I expect 3D rendering applications, video editing applications and image manipulation applications to use GPU, as they always have since they first could. Machine Learning uses GPU, but the bigger M1 chips have the Neural Engine for that, so maybe not so much anymore on macOS. I doubt anyone would bother mining crypto on commodity hardware. But when you refer to, "more and more (professional) apps," I don't know what you're referring to. DAWs will only use GPU for displaying the interface, iow, barely perceptibly, not for applying filters or effects on audio. Spreadsheets, accounting software, financial software, municipal software, inventory software won't need GPU. Desktop publishing applications don't need GPU. CAD software doesn't need GPU. Beyond rendering, video editing, accelerated image manipulation, Machine Learning, cryptomining and games, I don't know for what else a GPU can be used.
macOS uses GPU to drive displays and for the GUI, but hardly, and otherwise, not so much. Why would it? How could a GPU make system operating more efficient?

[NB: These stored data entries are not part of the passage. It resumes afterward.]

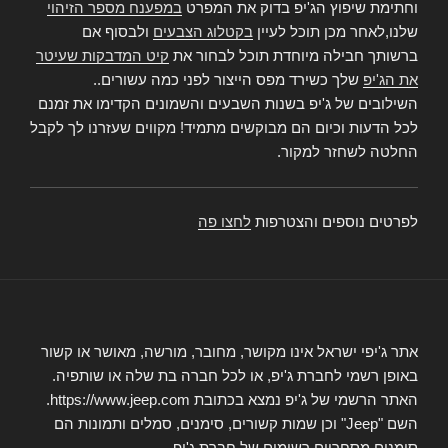
וחתימת שיפוץ הג'יפ בדוק את המפרט
במפענח מספר הזיהוי
שלנו,לאחר מכן תוכל לעיין
בקטלוג הצבעים
ולבסוף אם
ברשותך חבילה מיוחדת תוכל לבחור את
קיט המדבקות שעיטר
את הג'יפ
שלך כשירד מפס הייצור לפני כמה עשורים..
השילובים של ג'יפ בשנות השבעים והשמונים הקדימו את זמנם
לכל הדעות וכיום הם מבוקשים מתמיד! מקווים שעזרנו לך לקבל
החלטה לשחזר למקור.
לפרטים נוספים והצטרפות
לחצו פה
אתר ג'יפי ישראל אינו מקושר, מחובר, מורשה, מאושר או קשור
באופן רשמי לחברת ג'יפ, או לכל חברה בת שלה או שותפיה.
האתר הרשמי של ג'יפ נמצא בכתובת https://www.jeep.com.
השם "Jeep" וכן שמות קשורים, סימנים, סמלים ותמונות הם
סימנים מסחריים רשומים של חברת ג'יפ.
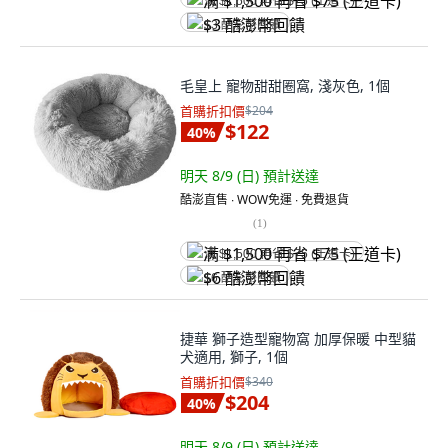
满 $1,500 再省 $75 (王道卡)
$3 酷澎幣回饋
毛皇上 寵物甜甜圈窩, 淺灰色, 1個
首購折扣價
$204
$122
40
%
明天 8/9 (日)
預計送達
酷澎直售 ∙ WOW免運 ∙ 免費退貨
(
1
)
满 $1,500 再省 $75 (王道卡)
$6 酷澎幣回饋
捷華 獅子造型寵物窩 加厚保暖 中型貓
犬適用, 獅子, 1個
首購折扣價
$340
$204
40
%
明天 8/9 (日)
預計送達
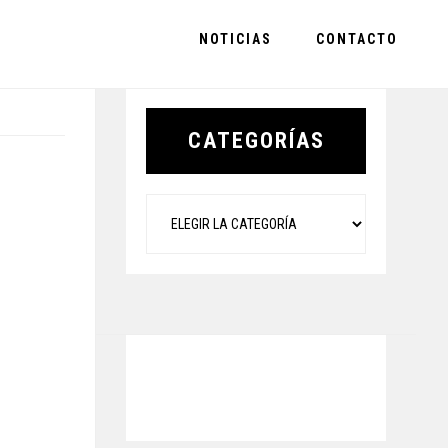
NOTICIAS
CONTACTO
Primary
Sidebar
CATEGORÍAS
Categorías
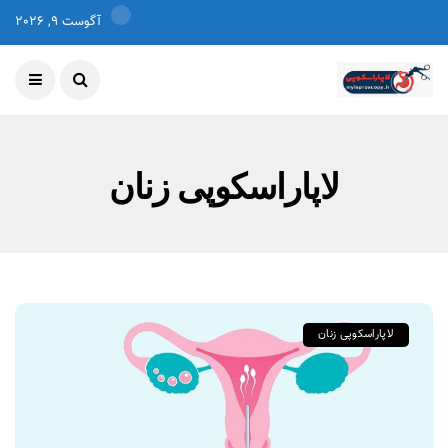
آگوست 9, 2026
لاپاراسکوپی زنان
لاپاراسکوپی زنان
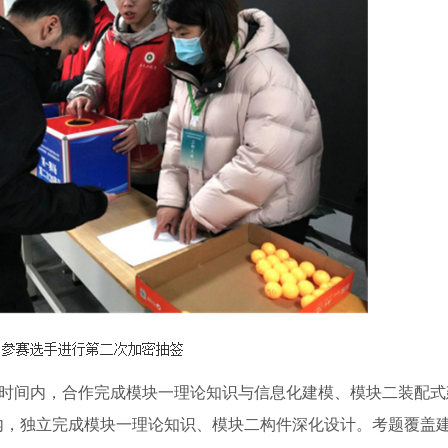
时间内，合作完成模块一理论知识与信息化建模、模块二装配式
内，独立完成模块一理论知识、模块二构件深化设计。考题覆盖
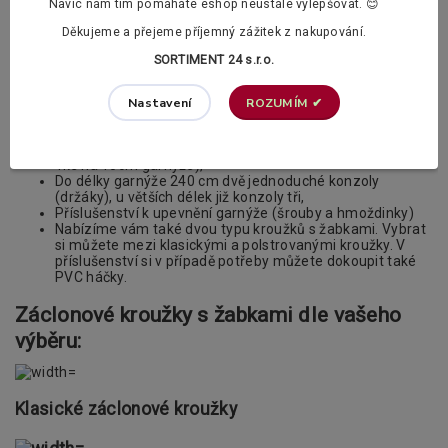
je 14cm
Navíc nám tím pomáháte eshop neustále vylepšovat. 😊
Děkujeme a přejeme příjemný zážitek z nakupování.
Sada garnýží NEO Extra obsahuje:
SORTIMENT 24 s.r.o.
Pro délku 160, 200 a 240cm jednu záclonové tyč o
průměru 19mm,
Pro délky 320, 400 a 480cm dvě záclonové tyče o
ROZUMÍM ✔
Nastavení
průměru 19mm a to včetně příslušných spojek,
Dvě koncovky dle vlastního výběru,
Záclonové kroužka s žabkami dle vašeho výběru (vždy
1ks na 10cm garnýže),
Do délky garnýže 240 cm dvě jednoduché konzoly
(držáky), u větších délek již konzoly tři,
Příslušenství k upevnění garnýže (šrouby a hmoždinky)
Nabízíme vám také dvou typu kroužků s žabkami. Vybrat
si můžete mezi klasickými a polstrovanými kroužky. V
příslušenství si v případě potřeby můžete dokoupit také
PVC háčky.
Záclonové kroužky s žabkami dle vašeho
výběru:
Klasické záclonové kroužky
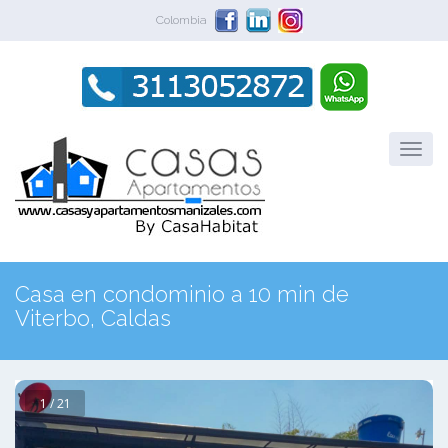
Colombia
Casa en condominio a 10 min de
Viterbo, Caldas
1 / 21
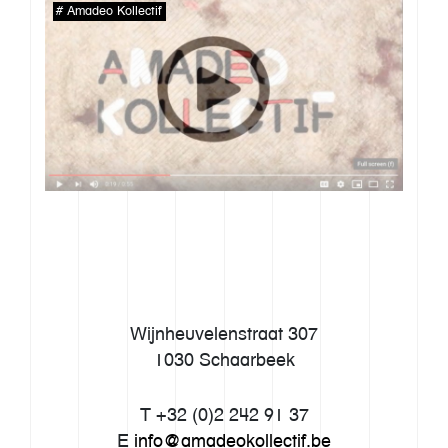
Amadeo Kollectif
Wijnheuvelenstraat 307
1030 Schaarbeek
T +32 (0)2 242 91 37
E
info@amadeokollectif.be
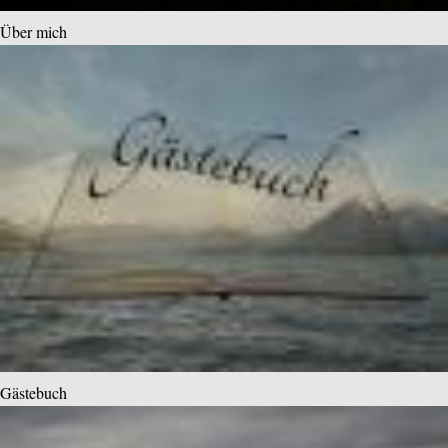
Über mich
Gästebuch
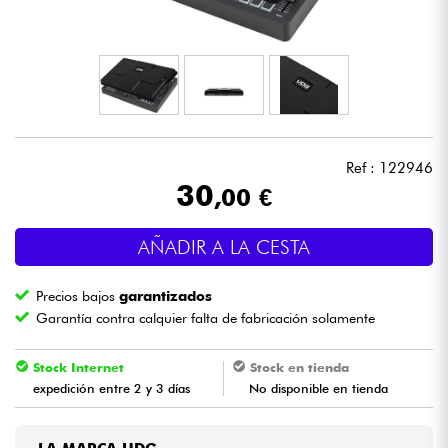
Auriculares
Micros
DJ
Ref : 122946
Sistemas de Sonido
30
,00 €
Luces
AÑADIR A LA CESTA
Batería y percusión
Precios bajos
garantizados
Garantía contra calquier falta de fabricación solamente
Vientos
Stock Internet
Stock en tienda
expedición entre 2 y 3 días
No disponible en tienda
Violines y cuarteto
Niños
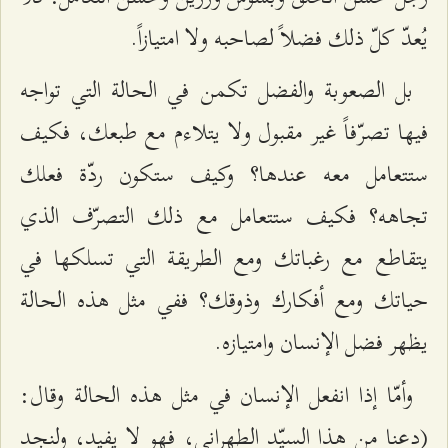
يُعدّ كلّ ذلك فضلاً لصاحبه ولا امتيازاً.
بل الصعوبة والفضل تكمن في الحالة التي تواجه
فيها تصرّفاً غير مقبول ولا يتلاءم مع طبعك، فكيف
ستتعامل معه عندها؟ وكيف ستكون ردّة فعلك
تجاهه؟ فكيف ستتعامل مع ذلك التصرّف الذي
يتقاطع مع رغباتك ومع الطريقة التي تسلكها في
حياتك ومع أفكارك وذوقك؟ ففي مثل هذه الحالة
يظهر فضل الإنسان وامتيازه.
وأمّا إذا انفعل الإنسان في مثل هذه الحالة وقال:
(دعنا من هذا السيّد الطهراني، فهو لا يفيد، ولنجد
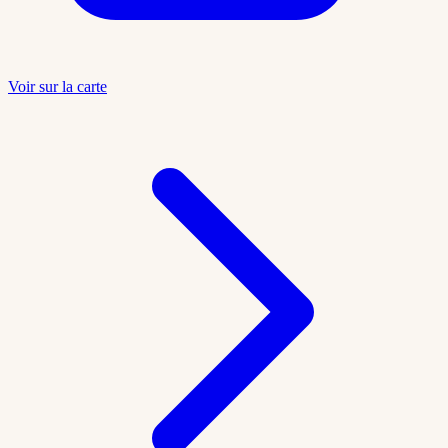
Voir sur la carte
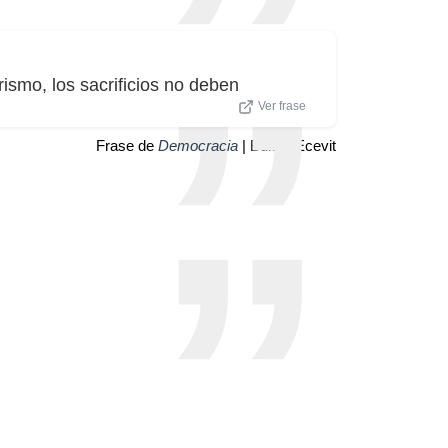
rismo, los sacrificios no deben
Ver frase
Frase de
Democracia
| Bulent Ecevit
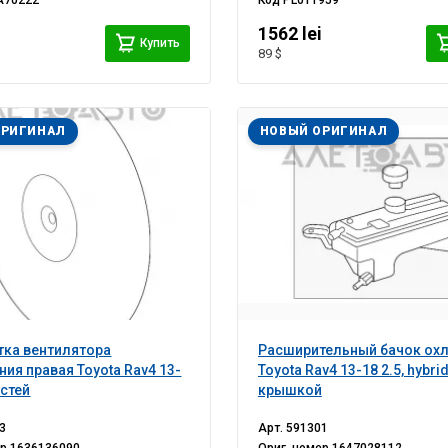
A70222
Код
PL011959
1562 lei
Купить
89 $
ОРИГИНАЛ
НОВЫЙ ОРИГИНАЛ
тка вентилятора
Расширительный бачок ох
ия правая Toyota Rav4 13-
Toyota Rav4 13-18 2.5, hybrid
астей
крышкой
3
Арт.
591301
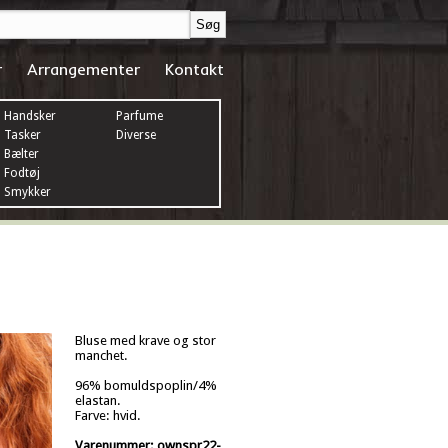
r
Arrangementer
Kontakt
Handsker
Parfume
Tasker
Diverse
Bælter
Fodtøj
Smykker
Bluse med krave og stor
manchet.
96% bomuldspoplin/4%
elastan.
Farve: hvid.
Varenummer: ownspr22-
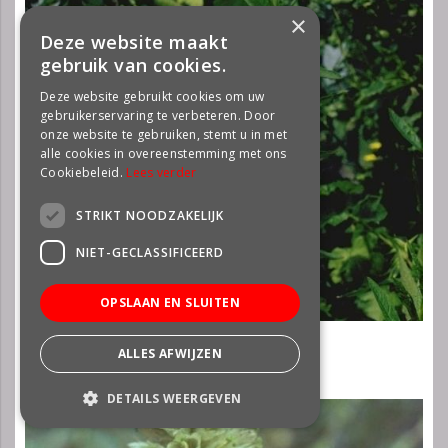
×
Deze website maakt
gebruik van cookies.
Deze website gebruikt cookies om uw
gebruikerservaring te verbeteren. Door
onze website te gebruiken, stemt u in met
alle cookies in overeenstemming met ons
Cookiebeleid.
Lees verder
STRIKT NOODZAKELIJK
NIET-GECLASSIFICEERD
OPSLAAN EN SLUITEN
Klokje
ALLES AFWIJZEN
Campanula 'Burghaltii'
DETAILS WEERGEVEN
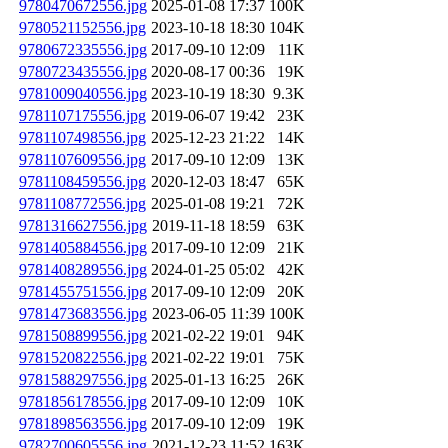
9780470672556.jpg
2025-01-08 17:37
100K
9780521152556.jpg
2023-10-18 18:30
104K
9780672335556.jpg
2017-09-10 12:09
11K
9780723435556.jpg
2020-08-17 00:36
19K
9781009040556.jpg
2023-10-19 18:30
9.3K
9781107175556.jpg
2019-06-07 19:42
23K
9781107498556.jpg
2025-12-23 21:22
14K
9781107609556.jpg
2017-09-10 12:09
13K
9781108459556.jpg
2020-12-03 18:47
65K
9781108772556.jpg
2025-01-08 19:21
72K
9781316627556.jpg
2019-11-18 18:59
63K
9781405884556.jpg
2017-09-10 12:09
21K
9781408289556.jpg
2024-01-25 05:02
42K
9781455751556.jpg
2017-09-10 12:09
20K
9781473683556.jpg
2023-06-05 11:39
100K
9781508899556.jpg
2021-02-22 19:01
94K
9781520822556.jpg
2021-02-22 19:01
75K
9781588297556.jpg
2025-01-13 16:25
26K
9781856178556.jpg
2017-09-10 12:09
10K
9781898563556.jpg
2017-09-10 12:09
19K
9782700605556.jpg
2021-12-23 11:52
163K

Open up your Activity Monitor, under the Window menu open the GPU History window, and you can watch how macOS doesn't really utilize the GPU. It must use it for Quartz screen rendering, but it is such a tiny amount it doesn't even register.
You'd almost never say "32MB of TLB". You'd say maybe, 8192 entries of TLB, each with 4kB pages, for instance. (Others here in Hacker News suggest that the M1 uses a 16kB page, so maybe 2048 entries of 16kB each?)
The Twitter posts are talking about temperature at first, tile-memory. I admit that I'm ignorant to tile-memory but... The traditional answer to TLB bottlenecks is to enable large-pages or huge-page support. So I'm already feeling a bit weird that large pages / huge pages haven't been discussed in the twitter thread. (Maybe its not the answer on the GPU side of things? But at least acknowledging how we'd solve it in CPU-land would help show off how features like huge-pages could help)
Like, none of the logic here makes sense to me at all. Maybe something weird is going on in the Apple / M1 world, but I have a suspicious feeling that maybe the person posting this Twitter thread is at best... misstating things in a very confusing manner and using imprecise language.
At worst, they might be fundamentally incorrect on some of these discussion points?